**任务指令**
请原样抄写下列条目中从含有“ма - проект”的那一行起、到含有“だ! | 前著と内容がほぼ同じ”的那一行止的各行，首尾两行均包括在内。抄写时略去其中的图片。

收集的数据:
——————
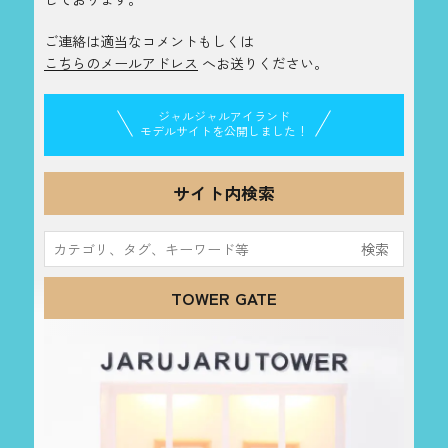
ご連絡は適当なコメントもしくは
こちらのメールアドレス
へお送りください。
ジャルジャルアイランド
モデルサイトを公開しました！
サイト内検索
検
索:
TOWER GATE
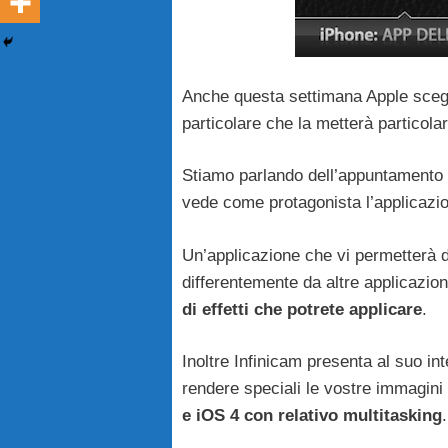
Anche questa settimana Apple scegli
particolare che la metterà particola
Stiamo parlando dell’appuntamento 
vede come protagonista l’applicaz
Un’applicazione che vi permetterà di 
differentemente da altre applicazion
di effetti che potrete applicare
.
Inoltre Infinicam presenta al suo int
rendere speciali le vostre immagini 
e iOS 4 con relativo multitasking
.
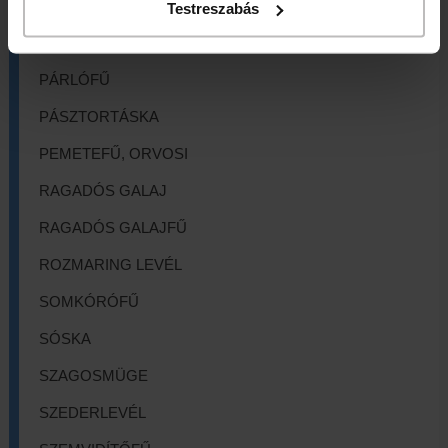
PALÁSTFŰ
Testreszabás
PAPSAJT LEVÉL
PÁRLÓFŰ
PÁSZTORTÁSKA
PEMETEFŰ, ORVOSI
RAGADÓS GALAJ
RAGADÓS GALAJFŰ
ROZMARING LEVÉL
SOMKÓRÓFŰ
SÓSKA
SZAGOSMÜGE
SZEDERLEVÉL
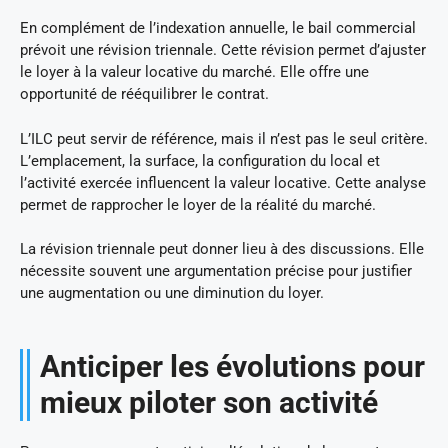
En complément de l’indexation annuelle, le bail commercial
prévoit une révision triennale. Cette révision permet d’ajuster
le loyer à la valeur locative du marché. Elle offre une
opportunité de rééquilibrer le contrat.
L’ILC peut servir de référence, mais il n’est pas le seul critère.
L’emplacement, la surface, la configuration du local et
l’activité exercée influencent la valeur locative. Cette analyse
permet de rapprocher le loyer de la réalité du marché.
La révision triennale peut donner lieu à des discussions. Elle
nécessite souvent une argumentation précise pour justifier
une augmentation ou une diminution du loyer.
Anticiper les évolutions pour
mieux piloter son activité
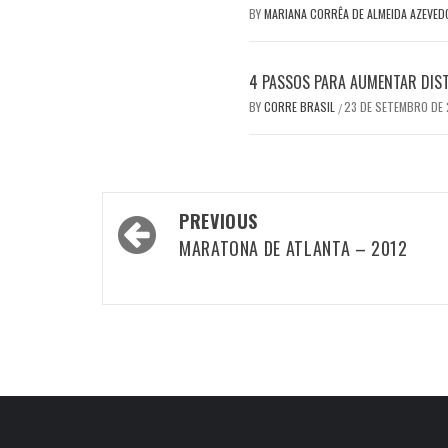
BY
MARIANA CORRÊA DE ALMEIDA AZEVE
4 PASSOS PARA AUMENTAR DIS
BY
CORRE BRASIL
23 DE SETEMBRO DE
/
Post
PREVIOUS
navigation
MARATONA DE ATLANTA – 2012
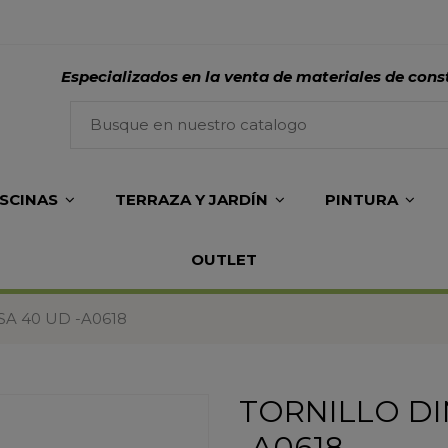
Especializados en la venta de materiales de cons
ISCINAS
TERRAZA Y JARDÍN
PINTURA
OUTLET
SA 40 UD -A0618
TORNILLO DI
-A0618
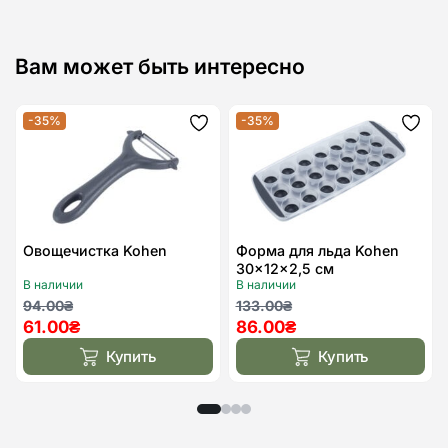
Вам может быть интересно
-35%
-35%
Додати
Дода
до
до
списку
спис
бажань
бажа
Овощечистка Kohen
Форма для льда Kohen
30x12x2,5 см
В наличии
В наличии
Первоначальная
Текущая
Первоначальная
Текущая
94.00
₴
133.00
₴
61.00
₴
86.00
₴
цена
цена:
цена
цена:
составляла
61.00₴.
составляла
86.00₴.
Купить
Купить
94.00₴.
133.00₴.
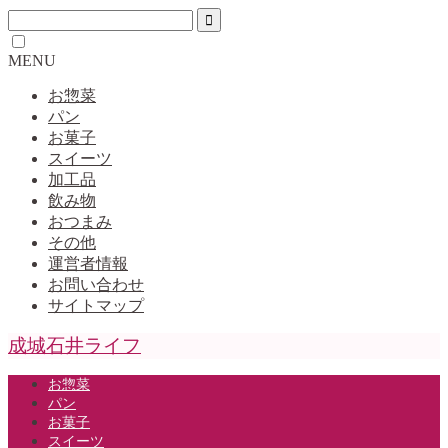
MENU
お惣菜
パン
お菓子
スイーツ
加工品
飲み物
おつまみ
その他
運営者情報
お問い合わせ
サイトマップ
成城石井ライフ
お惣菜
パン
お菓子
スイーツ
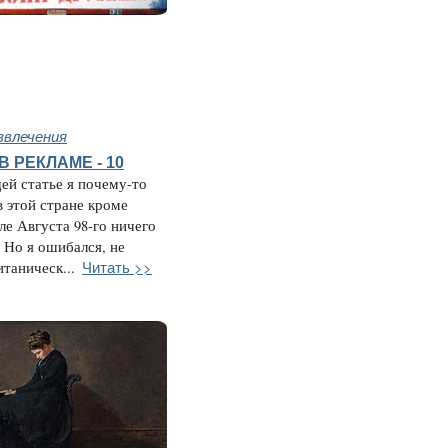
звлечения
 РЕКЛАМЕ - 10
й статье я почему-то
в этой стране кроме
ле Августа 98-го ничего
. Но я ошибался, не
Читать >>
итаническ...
——————
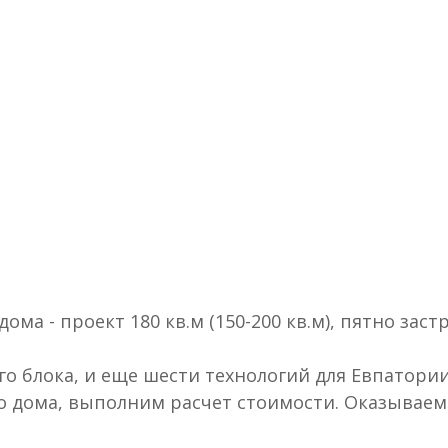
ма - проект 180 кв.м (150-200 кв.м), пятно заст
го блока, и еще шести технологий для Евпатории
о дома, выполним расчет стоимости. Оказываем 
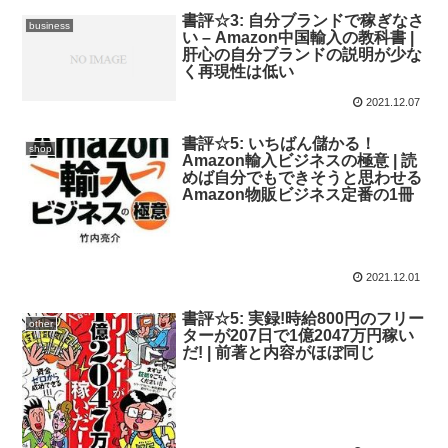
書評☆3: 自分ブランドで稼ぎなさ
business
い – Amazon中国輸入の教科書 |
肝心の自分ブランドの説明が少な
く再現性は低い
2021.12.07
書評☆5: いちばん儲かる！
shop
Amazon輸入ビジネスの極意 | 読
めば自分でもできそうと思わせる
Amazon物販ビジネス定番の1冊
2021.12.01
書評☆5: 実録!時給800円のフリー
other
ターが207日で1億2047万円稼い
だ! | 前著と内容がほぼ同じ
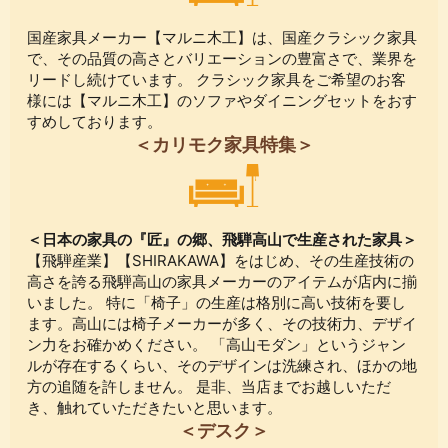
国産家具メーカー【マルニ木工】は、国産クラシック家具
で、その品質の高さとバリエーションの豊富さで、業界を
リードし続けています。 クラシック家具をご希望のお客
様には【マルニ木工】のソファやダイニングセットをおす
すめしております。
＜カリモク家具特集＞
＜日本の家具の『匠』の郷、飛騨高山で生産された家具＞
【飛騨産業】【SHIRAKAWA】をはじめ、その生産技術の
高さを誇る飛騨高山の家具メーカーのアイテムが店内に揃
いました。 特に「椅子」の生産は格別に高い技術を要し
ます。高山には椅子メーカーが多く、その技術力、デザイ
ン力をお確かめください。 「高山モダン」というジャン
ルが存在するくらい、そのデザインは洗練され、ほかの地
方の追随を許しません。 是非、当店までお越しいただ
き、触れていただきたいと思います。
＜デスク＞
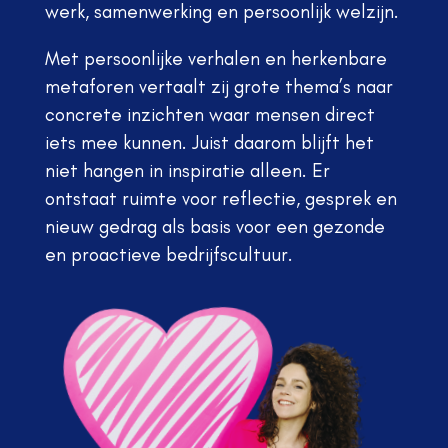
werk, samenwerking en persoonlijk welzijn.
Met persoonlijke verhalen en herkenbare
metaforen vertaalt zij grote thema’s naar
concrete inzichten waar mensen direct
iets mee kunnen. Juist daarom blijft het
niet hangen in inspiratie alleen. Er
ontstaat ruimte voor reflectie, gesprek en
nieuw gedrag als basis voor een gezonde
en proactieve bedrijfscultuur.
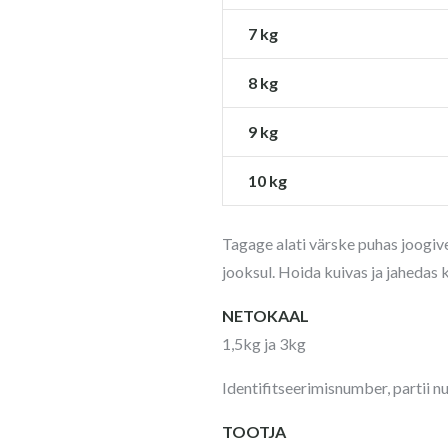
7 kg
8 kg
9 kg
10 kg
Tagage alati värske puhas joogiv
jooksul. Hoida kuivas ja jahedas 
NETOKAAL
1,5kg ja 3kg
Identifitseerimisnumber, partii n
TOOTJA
——————
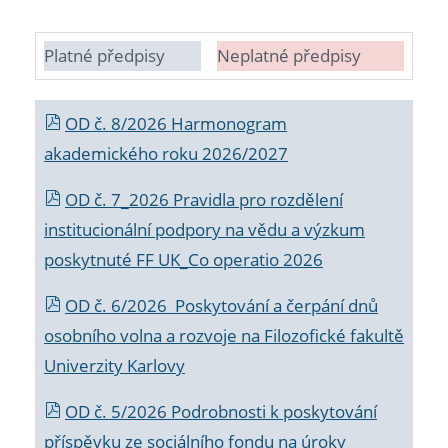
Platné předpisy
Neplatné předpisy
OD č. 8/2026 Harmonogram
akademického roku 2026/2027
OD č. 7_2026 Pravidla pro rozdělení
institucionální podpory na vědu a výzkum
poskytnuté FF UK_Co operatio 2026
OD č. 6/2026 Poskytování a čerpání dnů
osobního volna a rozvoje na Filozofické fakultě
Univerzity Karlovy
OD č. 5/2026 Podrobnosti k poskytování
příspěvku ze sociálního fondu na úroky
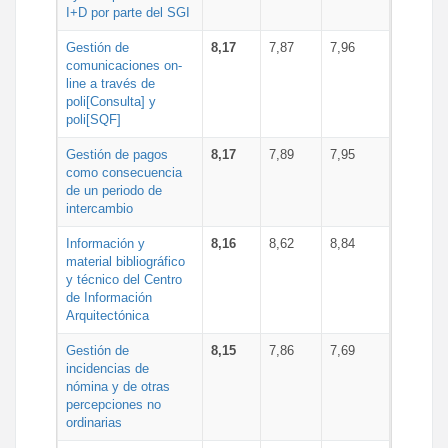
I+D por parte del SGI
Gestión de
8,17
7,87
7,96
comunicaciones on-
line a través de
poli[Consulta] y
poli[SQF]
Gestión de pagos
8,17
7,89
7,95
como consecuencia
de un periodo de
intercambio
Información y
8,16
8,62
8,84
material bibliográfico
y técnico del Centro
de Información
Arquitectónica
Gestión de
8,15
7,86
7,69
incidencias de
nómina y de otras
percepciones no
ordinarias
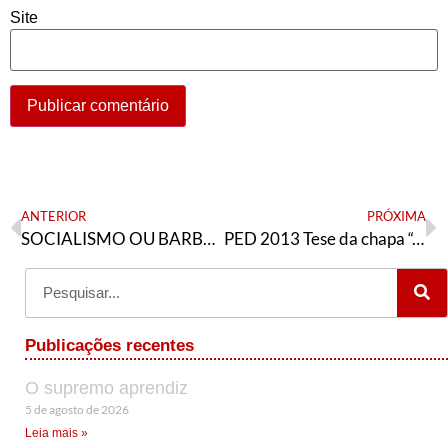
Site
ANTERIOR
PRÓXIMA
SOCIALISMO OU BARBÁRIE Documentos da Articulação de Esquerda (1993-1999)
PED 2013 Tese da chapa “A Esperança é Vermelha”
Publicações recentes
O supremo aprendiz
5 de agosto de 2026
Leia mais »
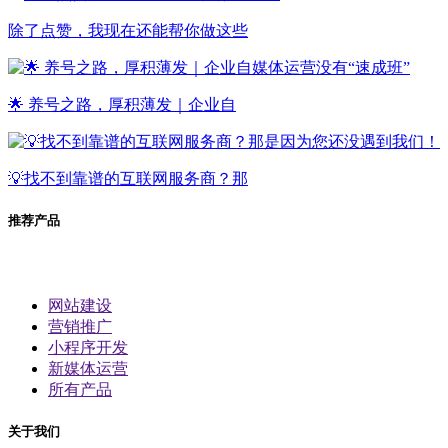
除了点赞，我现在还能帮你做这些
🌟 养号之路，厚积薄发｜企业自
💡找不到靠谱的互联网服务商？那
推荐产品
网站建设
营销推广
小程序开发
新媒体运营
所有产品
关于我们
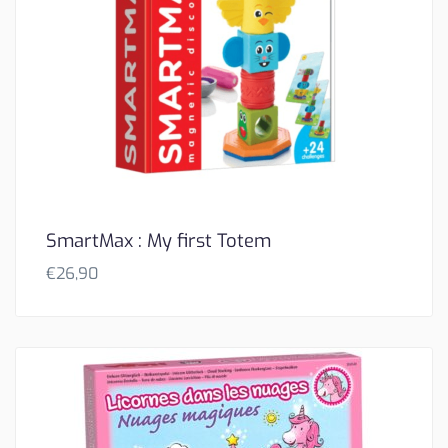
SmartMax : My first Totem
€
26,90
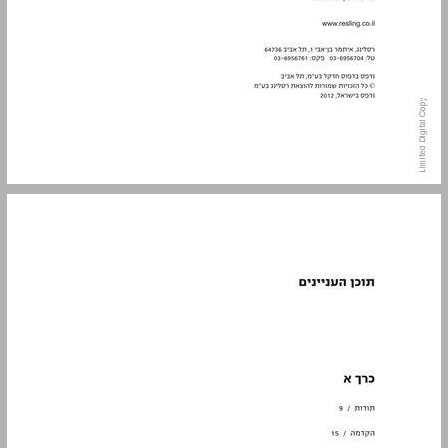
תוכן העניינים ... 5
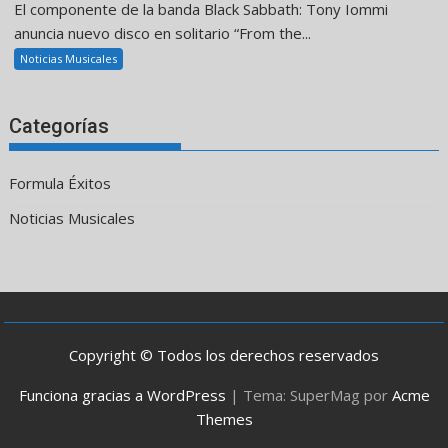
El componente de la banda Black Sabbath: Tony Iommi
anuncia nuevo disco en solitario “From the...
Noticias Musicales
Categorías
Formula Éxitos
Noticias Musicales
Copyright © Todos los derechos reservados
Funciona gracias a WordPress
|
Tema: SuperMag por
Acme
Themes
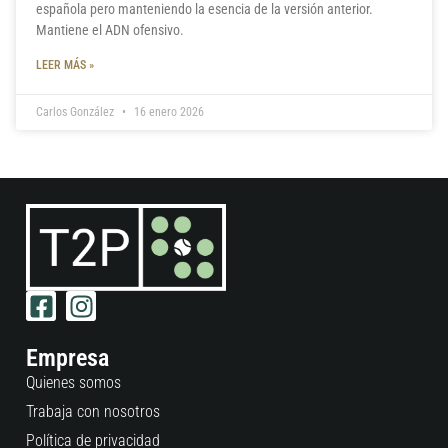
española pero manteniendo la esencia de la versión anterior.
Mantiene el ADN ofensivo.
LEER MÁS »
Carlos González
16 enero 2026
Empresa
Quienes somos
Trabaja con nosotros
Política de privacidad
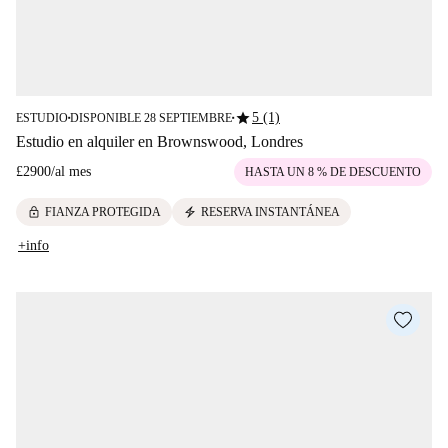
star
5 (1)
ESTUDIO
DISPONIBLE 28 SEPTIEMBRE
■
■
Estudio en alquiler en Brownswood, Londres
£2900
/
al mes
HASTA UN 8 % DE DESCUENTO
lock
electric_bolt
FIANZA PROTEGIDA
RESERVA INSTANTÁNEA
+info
——————
**最终答案**
ма - проект 180 кв.м (150-200 кв.м), пятно заст
го блока, и еще шести технологий для Евпатории
о дома, выполним расчет стоимости. Оказываем 
書評☆3: 自分ブランドで稼ぎなさ
business
い – Amazon中国輸入の教科書 |
肝心の自分ブランドの説明が少な
く再現性は低い
2021.12.07
書評☆5: いちばん儲かる！
shop
Amazon輸入ビジネスの極意 | 読
めば自分でもできそうと思わせる
Amazon物販ビジネス定番の1冊
2021.12.01
書評☆5: 実録!時給800円のフリー
other
ターが207日で1億2047万円稼い
だ! | 前著と内容がほぼ同じ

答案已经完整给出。